This tool calculates the contrast ratio between a foreground (text) color and a background color according to the Web Content Accessibility Guidelines (WCAG) 2.1 specification. It parses hex color values, converts each color channel to its linear RGB representation using the sRGB transfer function, computes the relative luminance of each color, and then applies the WCAG contrast ratio formula. The result tells you whether your color combination meets accessibility standards for different text sizes and compliance levels.

WCAG Contrast Ratio Formula

Relative luminance is calculated as L = 0.2126 × R + 0.7152 × G + 0.0722 × B, where each channel value is linearized from sRGB. The contrast ratio is (L1 + 0.05) / (L2 + 0.05), where L1 is the lighter luminance and L2 is the darker. WCAG AA requires 4.5:1 for normal text and 3:1 for large text. WCAG AAA requires 7:1 for normal text and 4.5:1 for large text.

Understanding WCAG Color Contrast Requirements

The Web Content Accessibility Guidelines published by the W3C define minimum contrast ratios to ensure that text is readable by people with moderately low vision. These standards are based on research into human visual perception and the contrast sensitivity function. Meeting these requirements is essential for web accessibility compliance, legal obligations under laws like the ADA and EU Accessibility Act, and providing a good user experience for all visitors.

WCAG defines two conformance levels for contrast. Level AA is the baseline standard that most websites and applications should meet. It requires a contrast ratio of at least 4.5 to 1 for normal-sized text and 3 to 1 for large text. Level AAA is the enhanced standard for maximum readability, requiring 7 to 1 for normal text and 4.5 to 1 for large text.

Relative Luminance and the sRGB Color Space

The contrast calculation is based on relative luminance, which measures the perceived brightness of a color. The formula accounts for the fact that human eyes are most sensitive to green light, moderately sensitive to red, and least sensitive to blue. This is why the green channel has the highest coefficient in the luminance formula. The sRGB linearization step applies a gamma correction to convert screen-displayed color values into their physical light intensity equivalents before calculating luminance.

Why Color Contrast Matters for Accessibility

Approximately 300 million people worldwide have some form of color vision deficiency, and many more experience reduced contrast sensitivity due to aging, cataracts, or environmental conditions like screen glare and bright sunlight. Insufficient contrast makes text difficult or impossible to read for these users. Even users with normal vision benefit from good contrast, as it reduces eye strain and improves reading speed and comprehension.

Testing Your Design System Colors

Designers should test every text and background color combination in their design system against WCAG requirements. This includes primary text on default backgrounds, secondary and muted text colors, text on colored buttons and banners, placeholder text in form fields, error and success message colors, and link colors on various backgrounds. This tool makes it fast to check each combination and identify pairs that need adjustment.

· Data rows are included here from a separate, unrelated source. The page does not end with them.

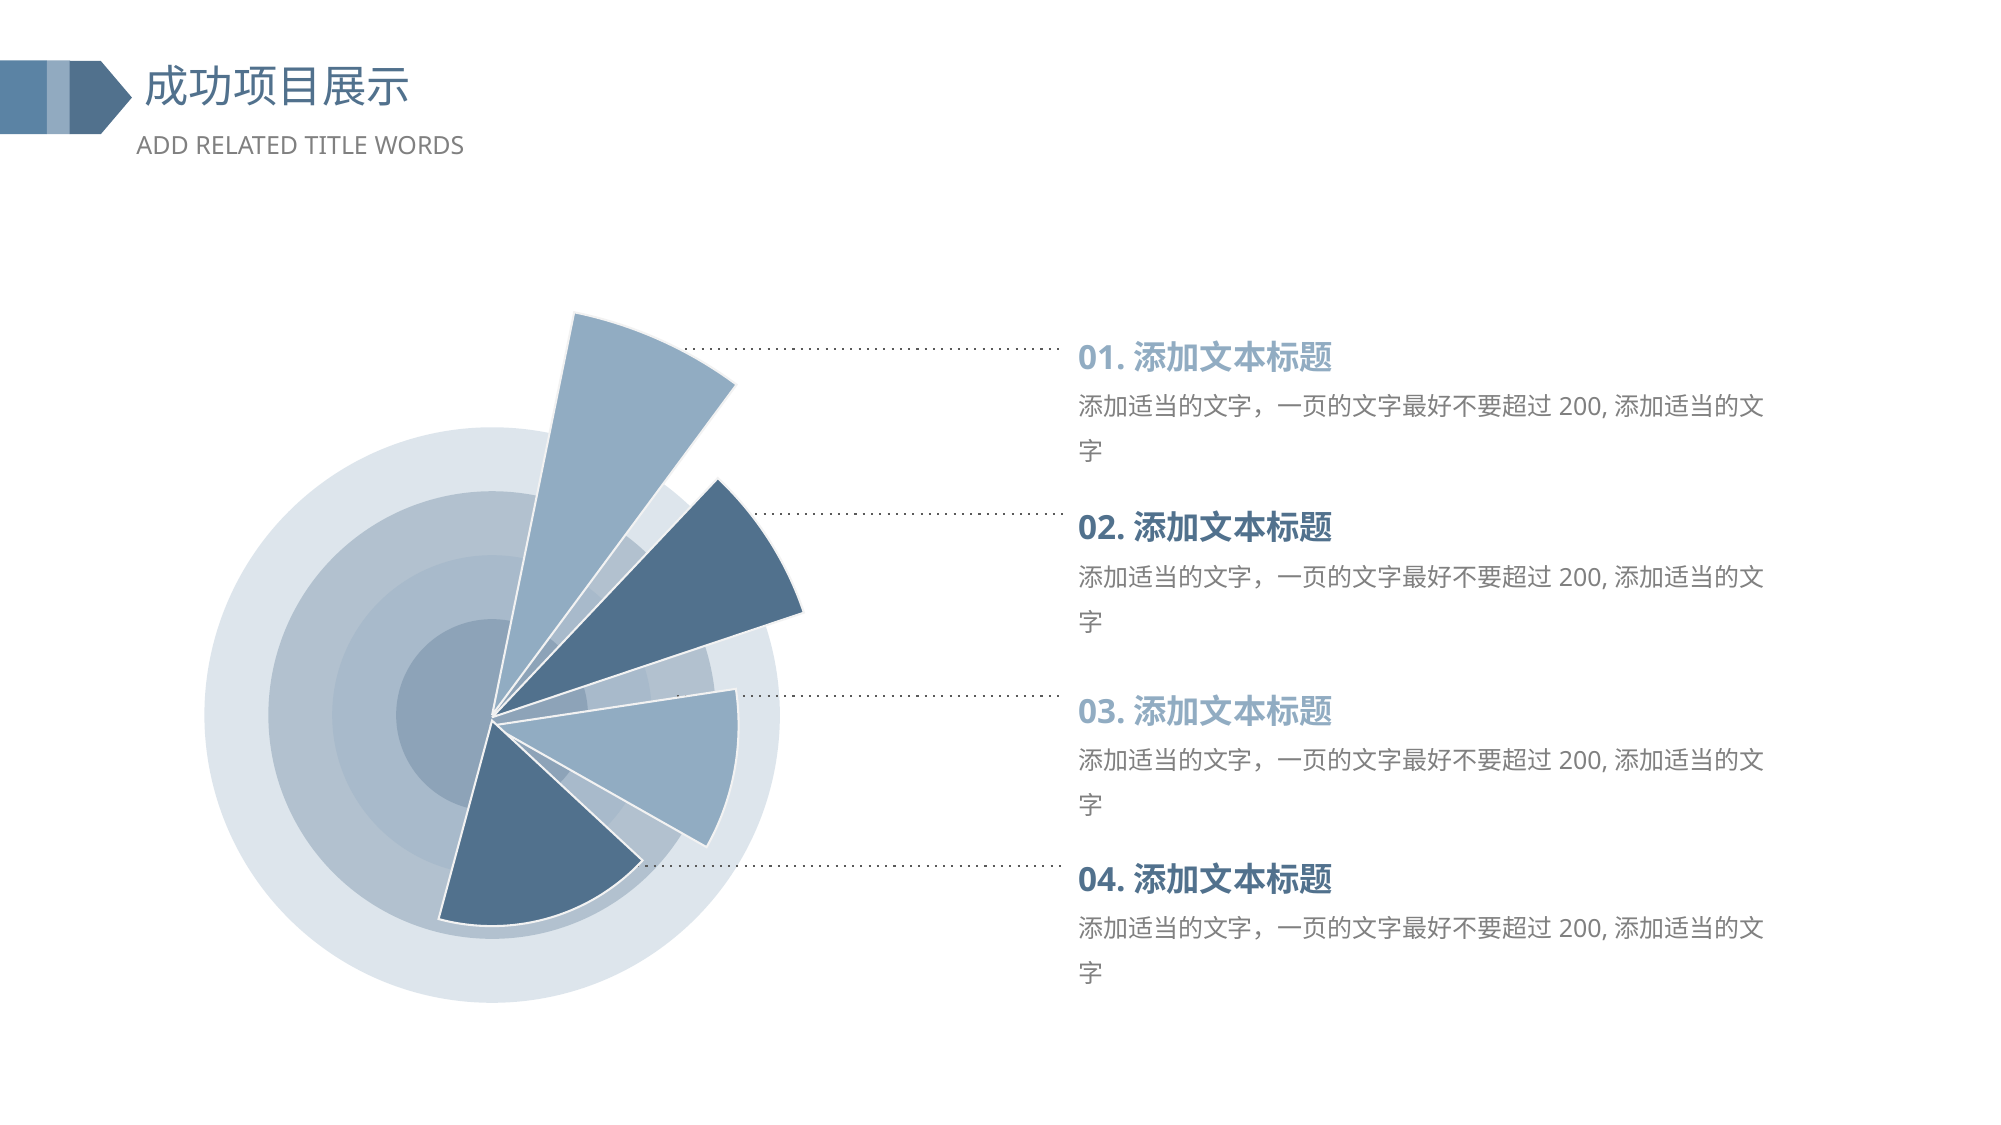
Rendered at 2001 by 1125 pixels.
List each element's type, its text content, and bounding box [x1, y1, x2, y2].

text_box [491, 311, 738, 715]
text_box [586, 668, 653, 709]
text_box [707, 627, 781, 695]
text_box 02.添加文本标题 添加适当的文字，一页的文字最好不要超过200,添加适当的文字 [1063, 478, 1783, 644]
text_box [507, 638, 558, 698]
text_box [331, 554, 523, 871]
text_box [493, 688, 589, 723]
text_box 04.添加文本标题 添加适当的文字，一页的文字最好不要超过200,添加适当的文字 [1063, 830, 1783, 996]
text_box [660, 697, 781, 866]
text_box [203, 426, 738, 1004]
text_box [395, 618, 510, 809]
text_box [609, 804, 683, 866]
text_box [646, 647, 716, 700]
text_box 03.添加文本标题 添加适当的文字，一页的文字最好不要超过200,添加适当的文字 [1063, 662, 1783, 827]
text_box [267, 490, 658, 940]
text_box [498, 696, 740, 849]
text_box [562, 773, 627, 826]
text_box [491, 476, 806, 719]
text_box [552, 586, 603, 644]
text_box [437, 718, 645, 928]
text_box 01.添加文本标题 添加适当的文字，一页的文字最好不要超过200,添加适当的文字 [1063, 308, 1783, 474]
text_box [519, 743, 571, 783]
text_box [687, 687, 738, 695]
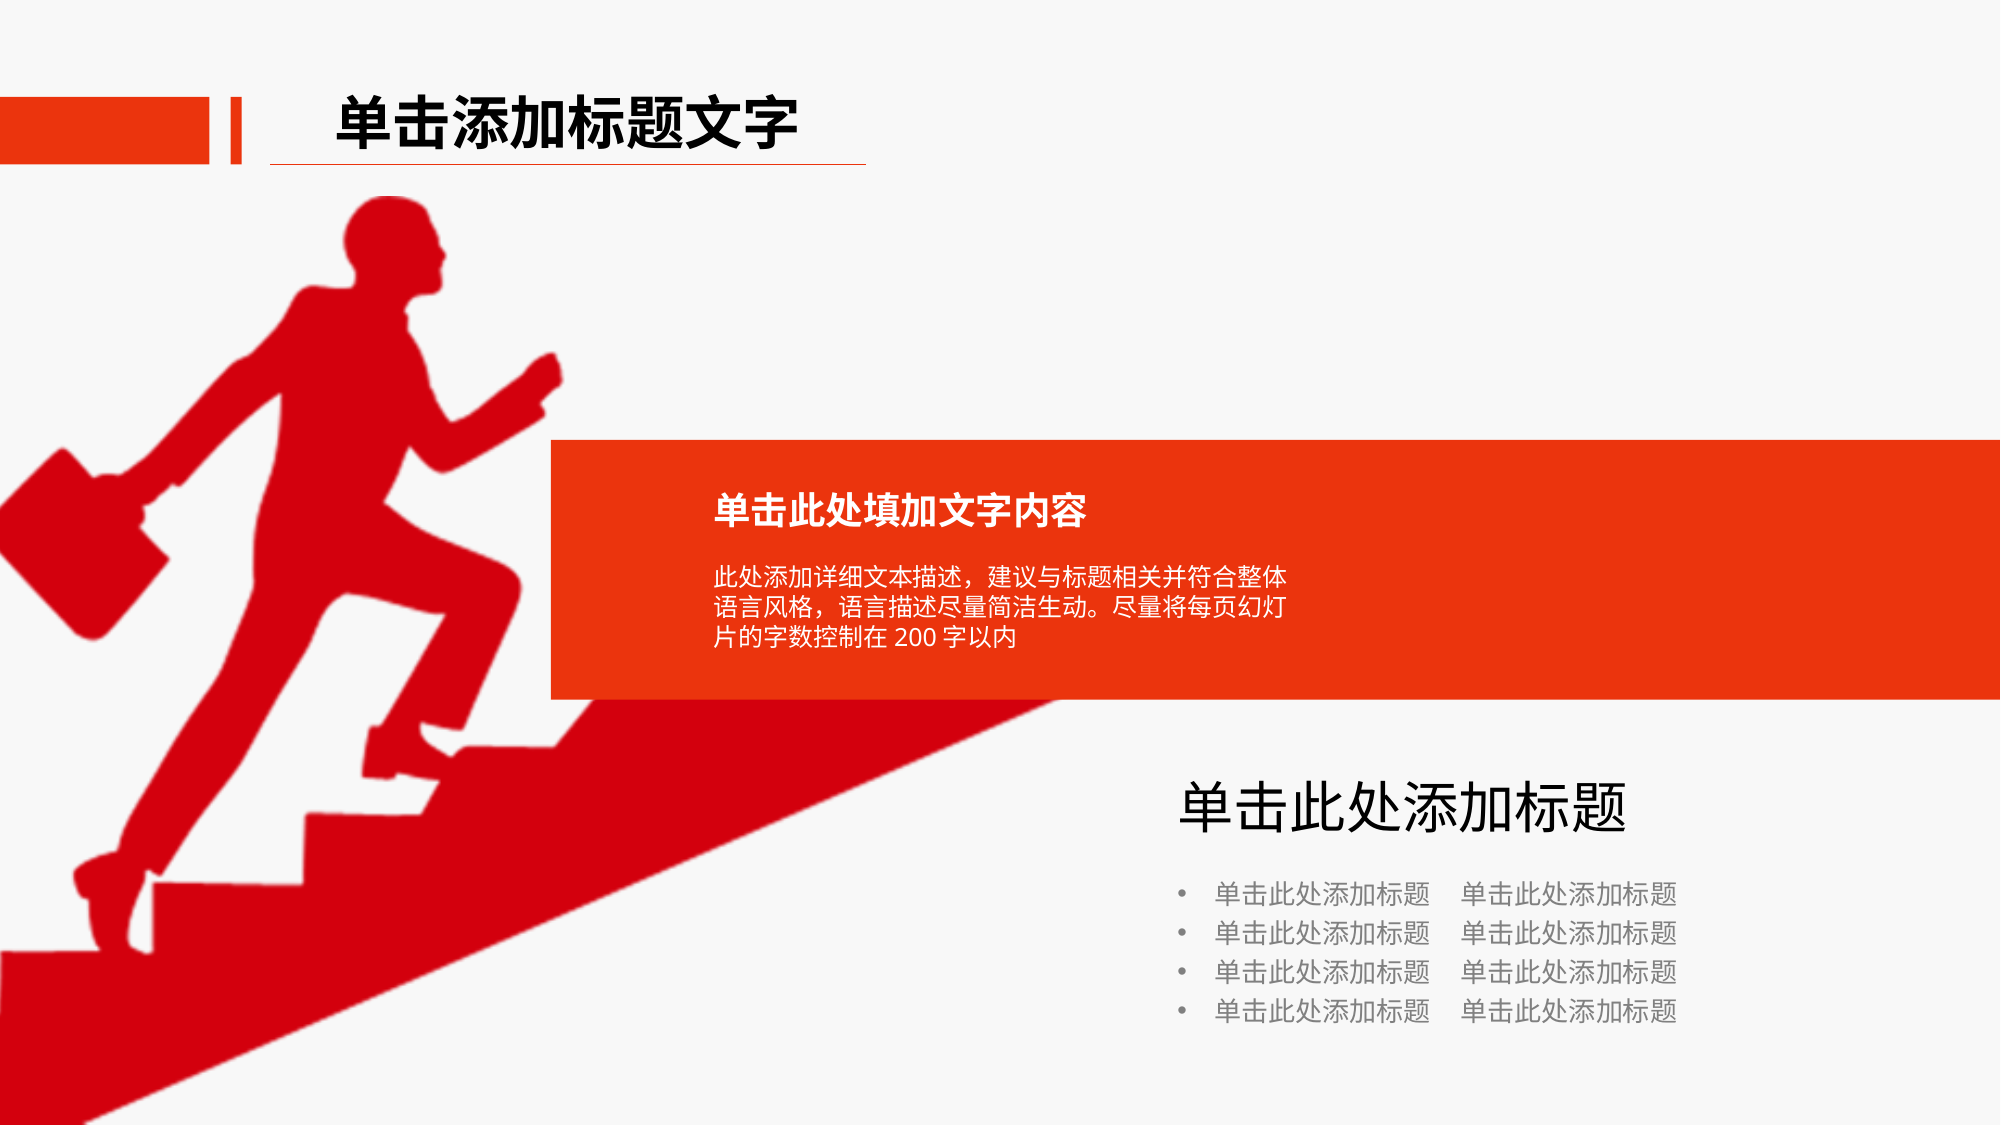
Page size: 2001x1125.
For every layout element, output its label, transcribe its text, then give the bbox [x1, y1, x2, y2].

text_box 单击此处添加标题 单击此处添加标题 单击此处添加标题 单击此处添加标题 单击此处添加标题 单击此处添加标题 单击此处添加标题 单击此处添加标题 [1157, 860, 1951, 1037]
text_box [0, 96, 210, 165]
text_box 单击此处填加文字内容 此处添加详细文本描述，建议与标题相关并符合整体语言风格，语言描述尽量简洁生动。尽量将每页幻灯片的字数控制在200字以内 [1103, 476, 1309, 662]
text_box [1103, 439, 2000, 700]
picture [0, 0, 2001, 1125]
text_box 单击此处添加标题 [1157, 762, 2000, 850]
text_box 单击添加标题文字 [320, 78, 816, 164]
text_box [230, 96, 243, 165]
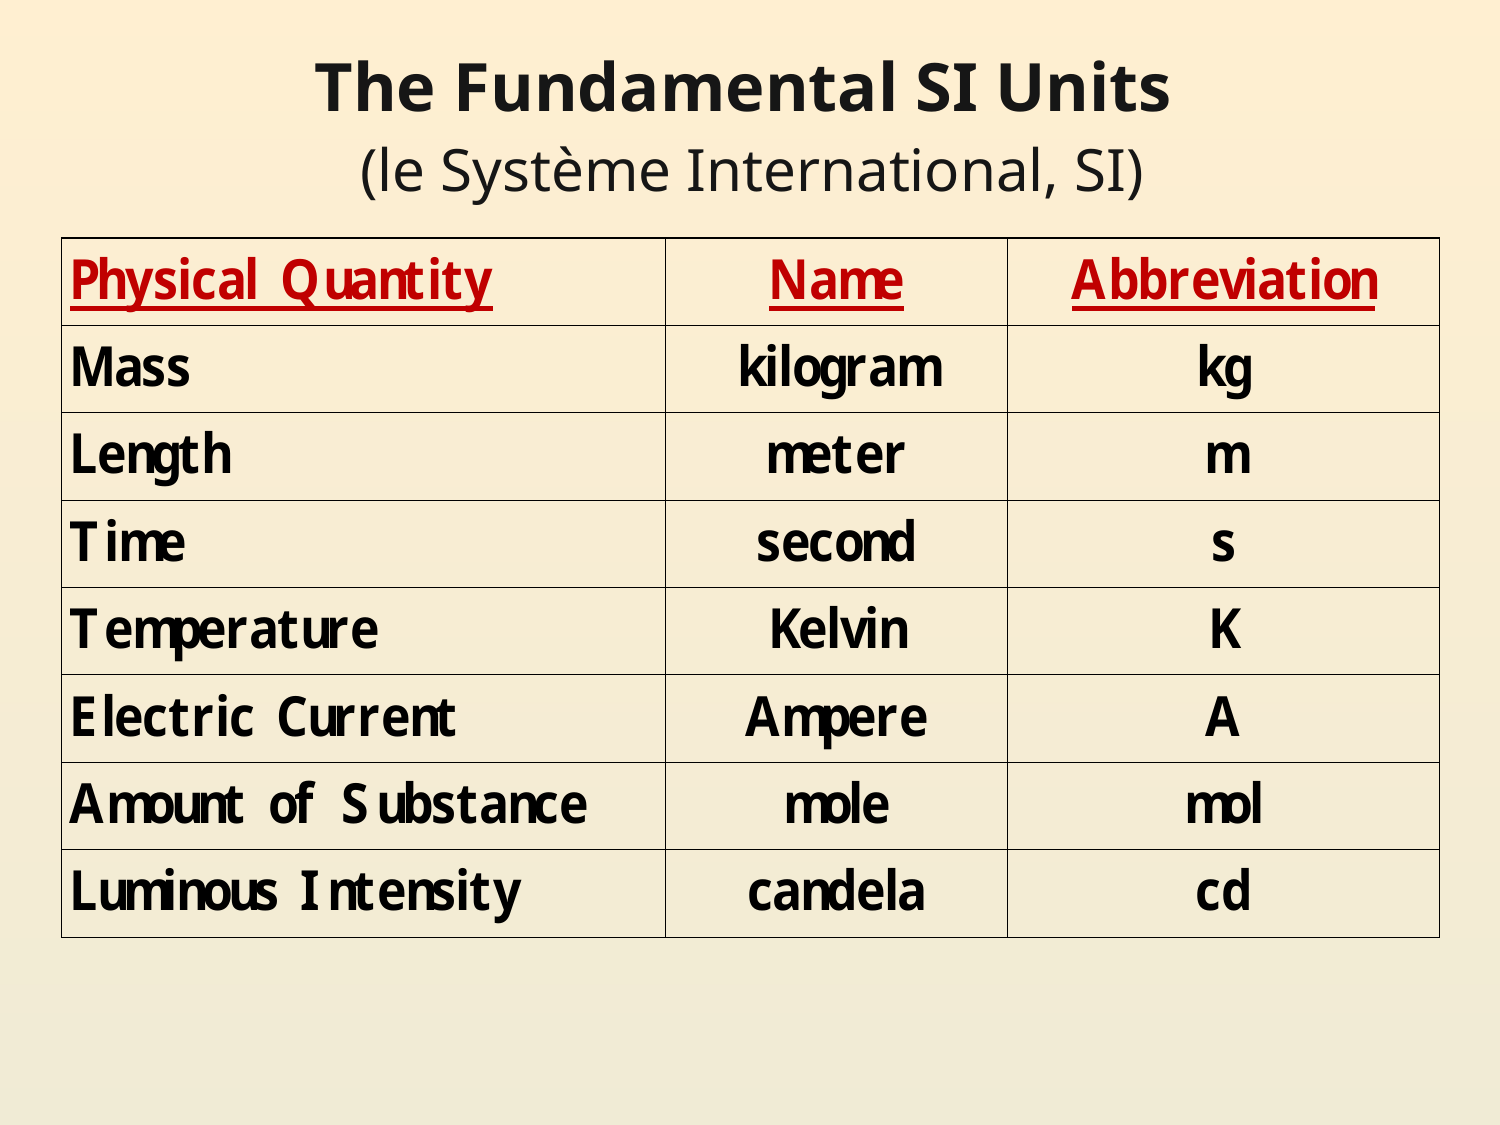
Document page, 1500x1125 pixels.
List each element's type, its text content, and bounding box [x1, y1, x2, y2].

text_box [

Tips for Improving Contrast

If your color combination fails a WCAG level, you can improve contrast by darkening the darker color, lightening the lighter color, or both. Avoid relying solely on color to convey information and use patterns, icons, or labels as well. For decorative text that does not convey essential information, contrast requirements are relaxed. Logos and brand names in logotype also have no minimum contrast requirement under WCAG.

Privacy and Processing

All contrast calculations run entirely in your browser using JavaScript. No color data or design information is sent to any server. Your design system colors remain completely private.